>> BEGIN

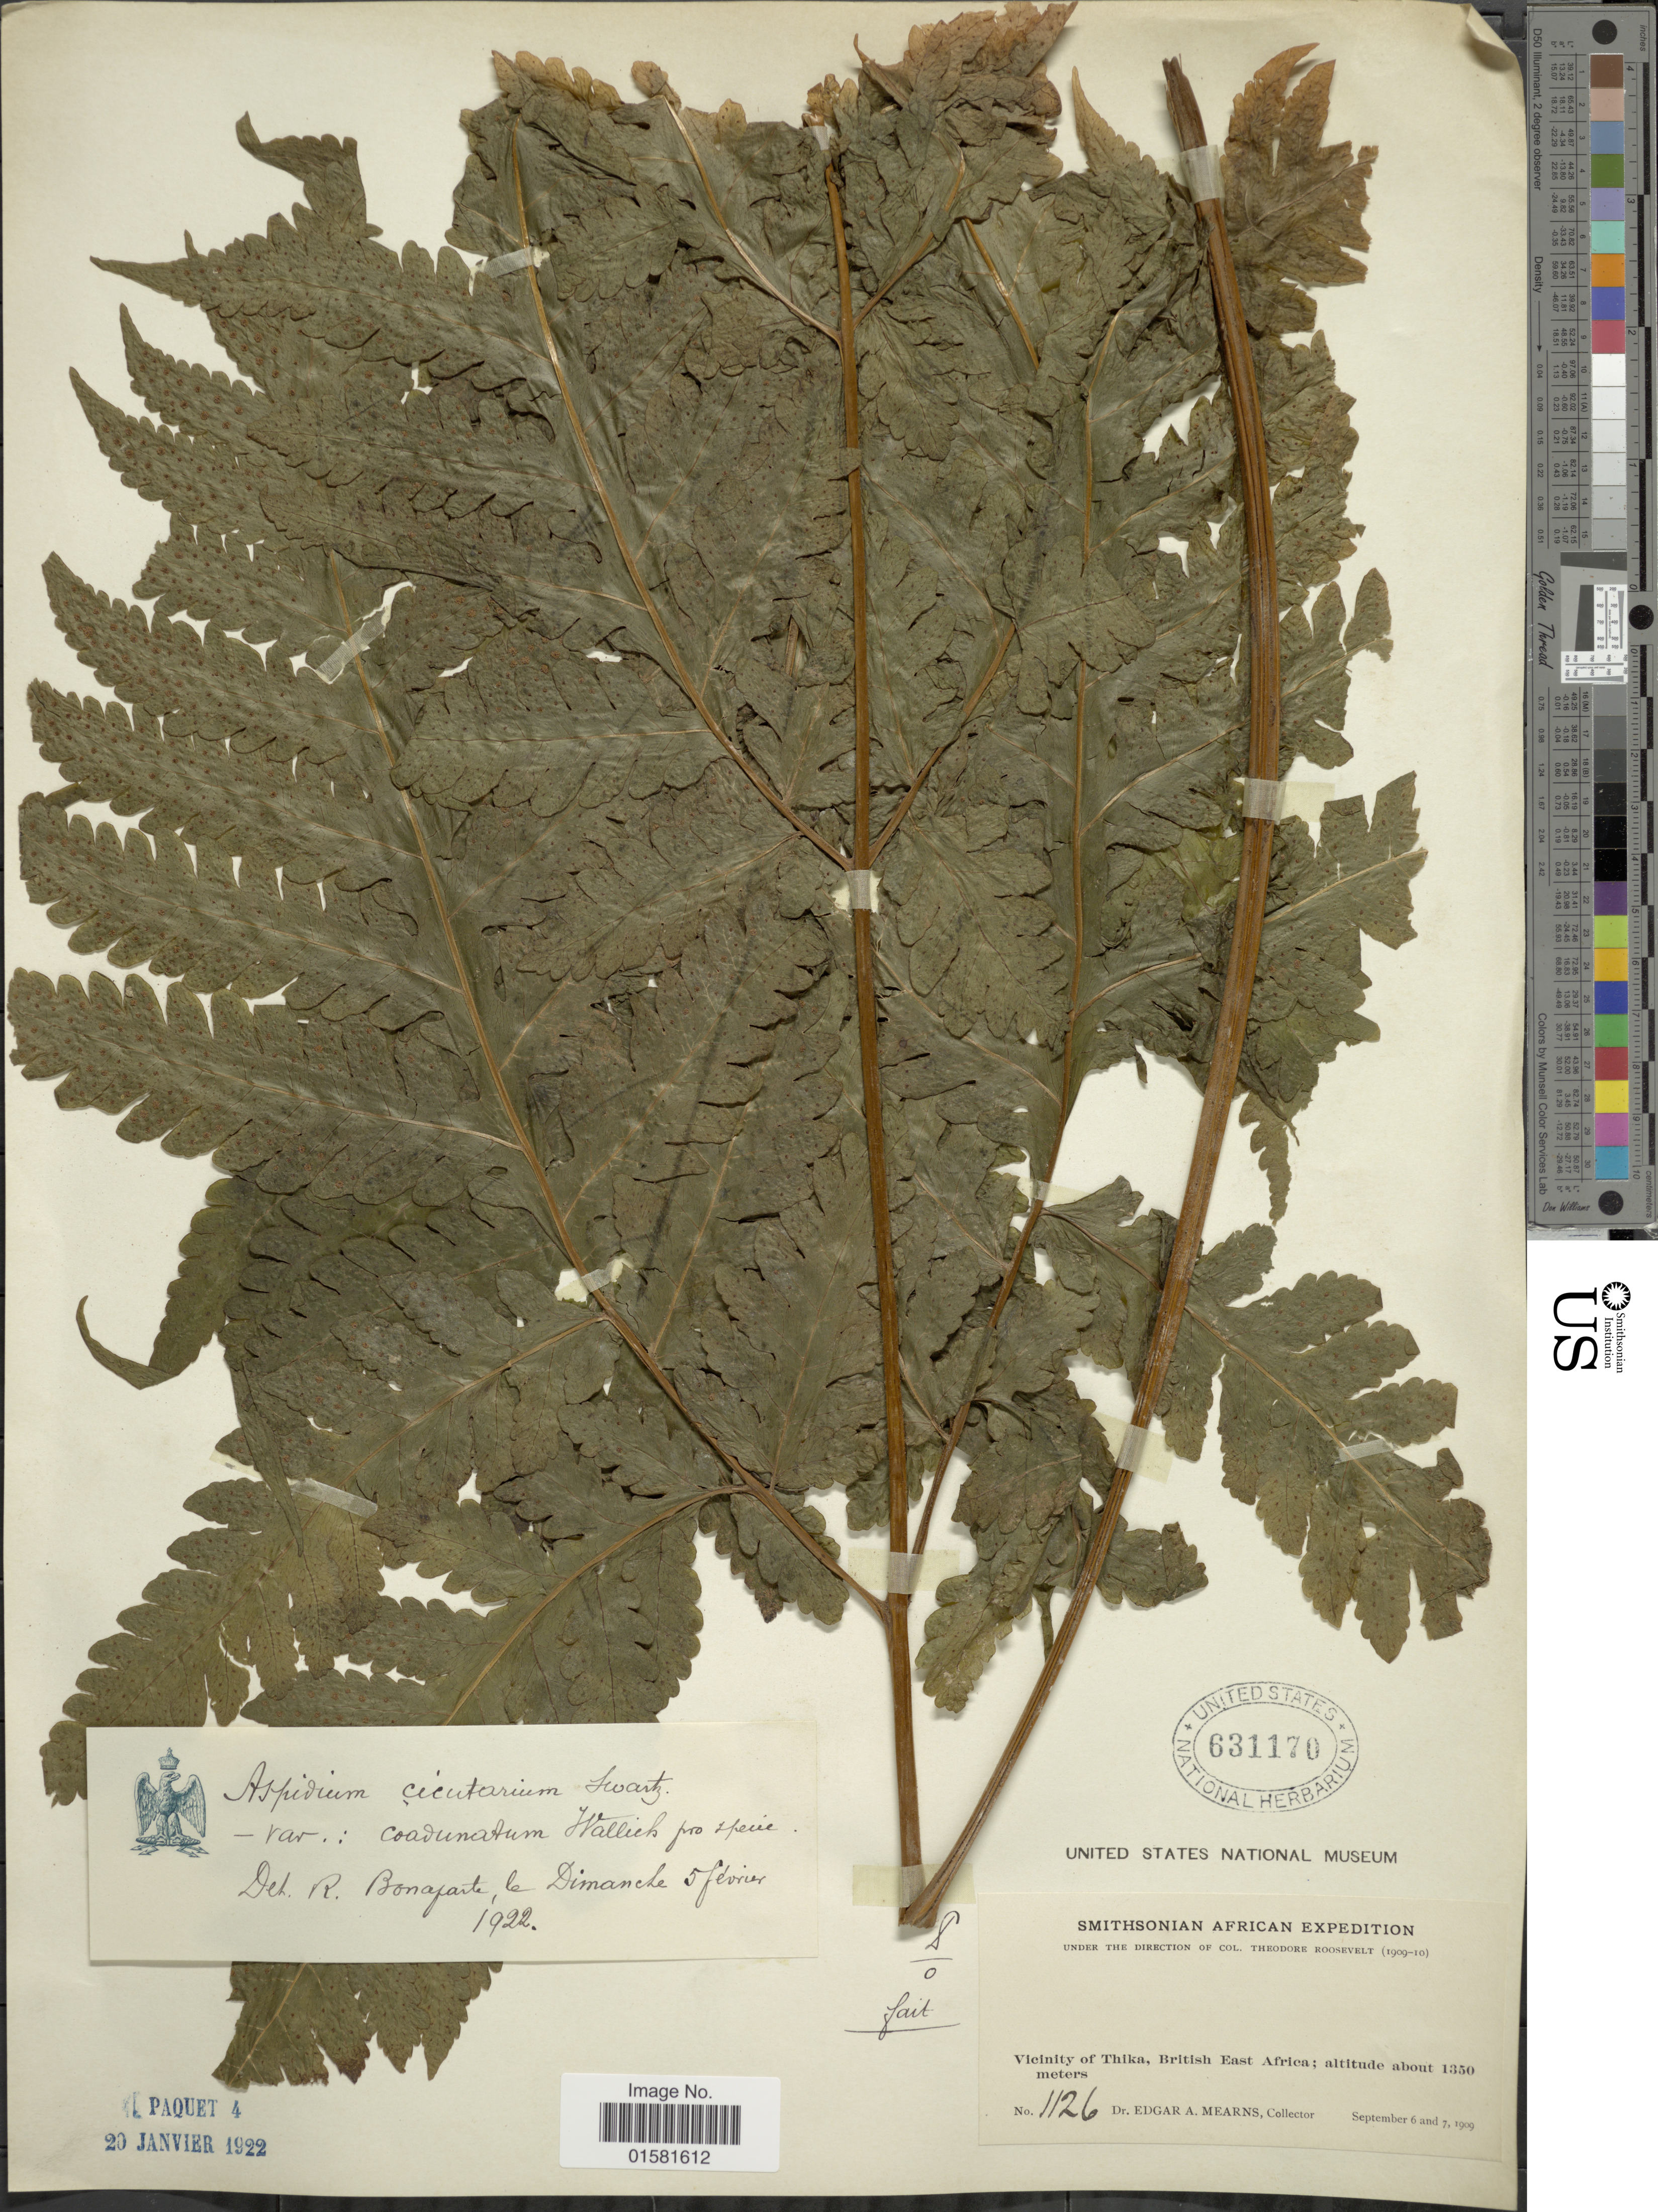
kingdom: Plantae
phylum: Tracheophyta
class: Polypodiopsida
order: Polypodiales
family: Tectariaceae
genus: Tectaria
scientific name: Tectaria macrodonta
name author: (Fée) C. Chr.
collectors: E. A. Mearns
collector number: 1126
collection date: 1909-09-06/1909-09-07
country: Kenya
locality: Vicinity of Thika, British East Africa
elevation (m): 1350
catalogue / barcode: US 631170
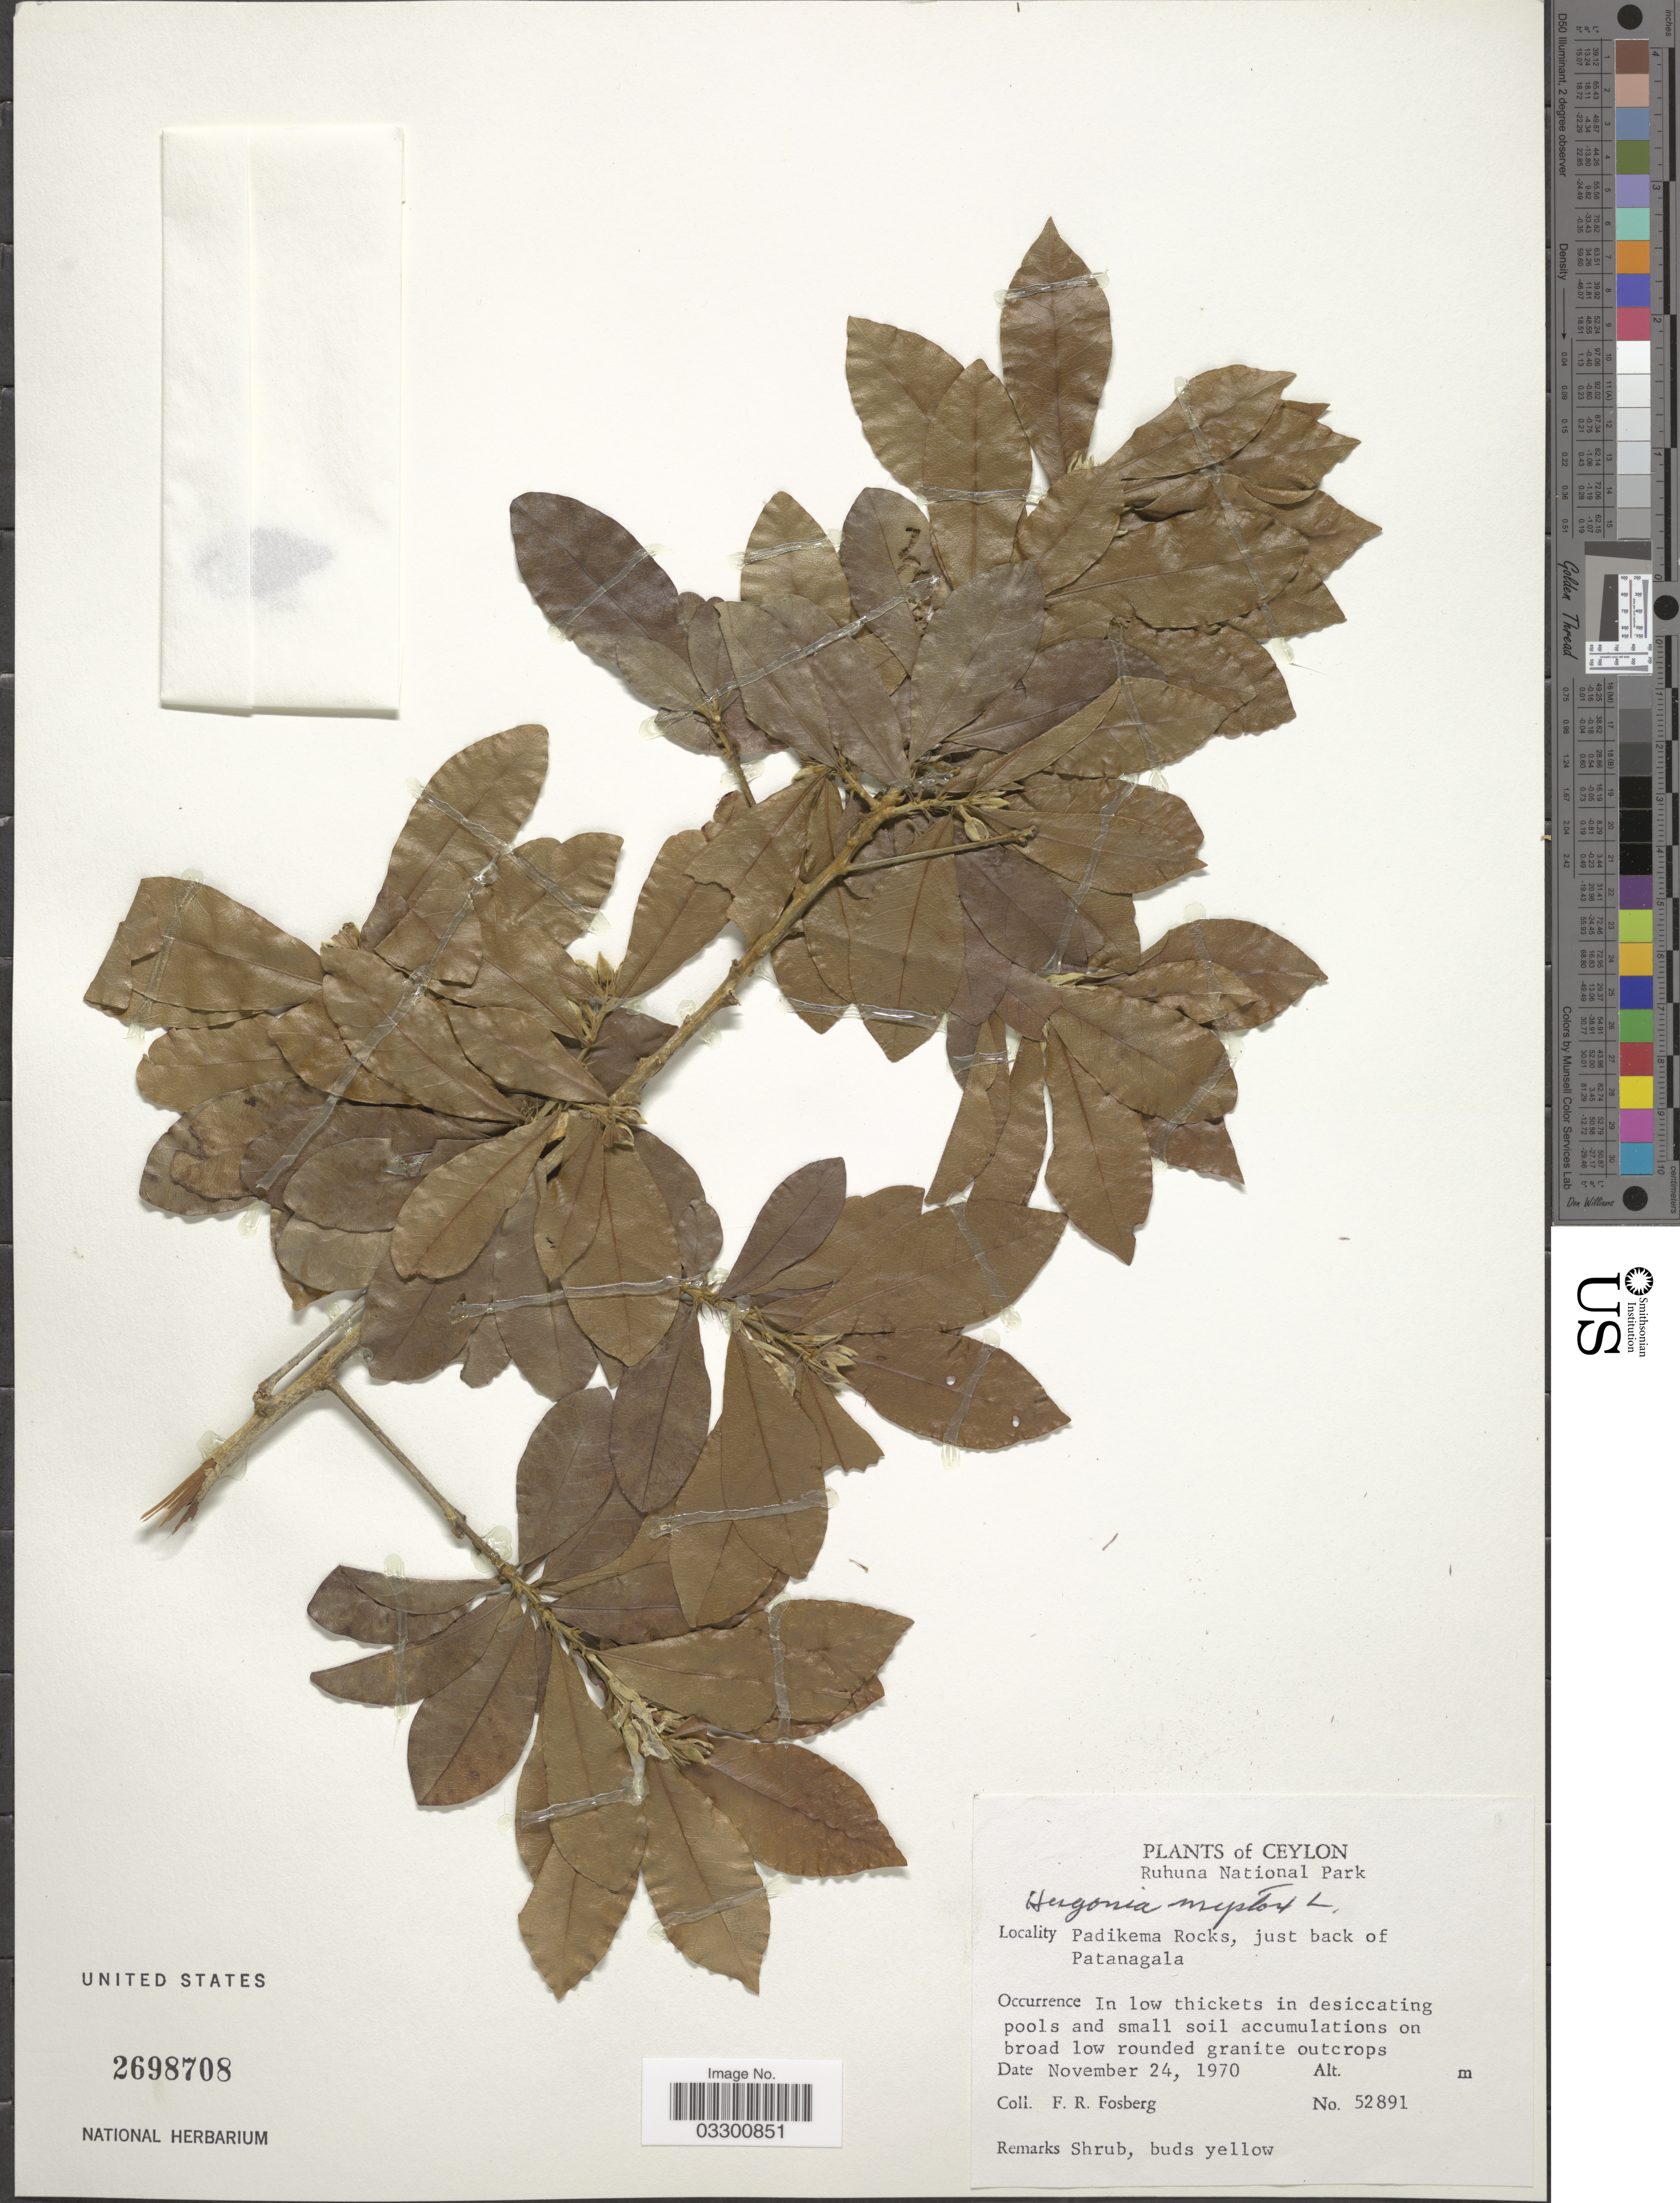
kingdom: Plantae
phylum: Tracheophyta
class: Magnoliopsida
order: Malpighiales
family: Linaceae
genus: Hugonia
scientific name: Hugonia mystax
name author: L.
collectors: F. R. Fosberg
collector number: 52891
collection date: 1970-11-24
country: Sri Lanka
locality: Ceylon, Ruhuna National Park, Padikema Rocks, just back of Patanagala.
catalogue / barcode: US 2698708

>> END

- _Stated goal_
Copy out every line of these entries word for word, leaving out the pictures.

- _Correct output_
kingdom: Plantae
phylum: Tracheophyta
class: Polypodiopsida
order: Polypodiales
family: Tectariaceae
genus: Tectaria
scientific name: Tectaria macrodonta
name author: (Fée) C. Chr.
collectors: E. A. Mearns
collector number: 1126
collection date: 1909-09-06/1909-09-07
country: Kenya
locality: Vicinity of Thika, British East Africa
elevation (m): 1350
catalogue / barcode: US 631170
kingdom: Plantae
phylum: Tracheophyta
class: Magnoliopsida
order: Malpighiales
family: Linaceae
genus: Hugonia
scientific name: Hugonia mystax
name author: L.
collectors: F. R. Fosberg
collector number: 52891
collection date: 1970-11-24
country: Sri Lanka
locality: Ceylon, Ruhuna National Park, Padikema Rocks, just back of Patanagala.
catalogue / barcode: US 2698708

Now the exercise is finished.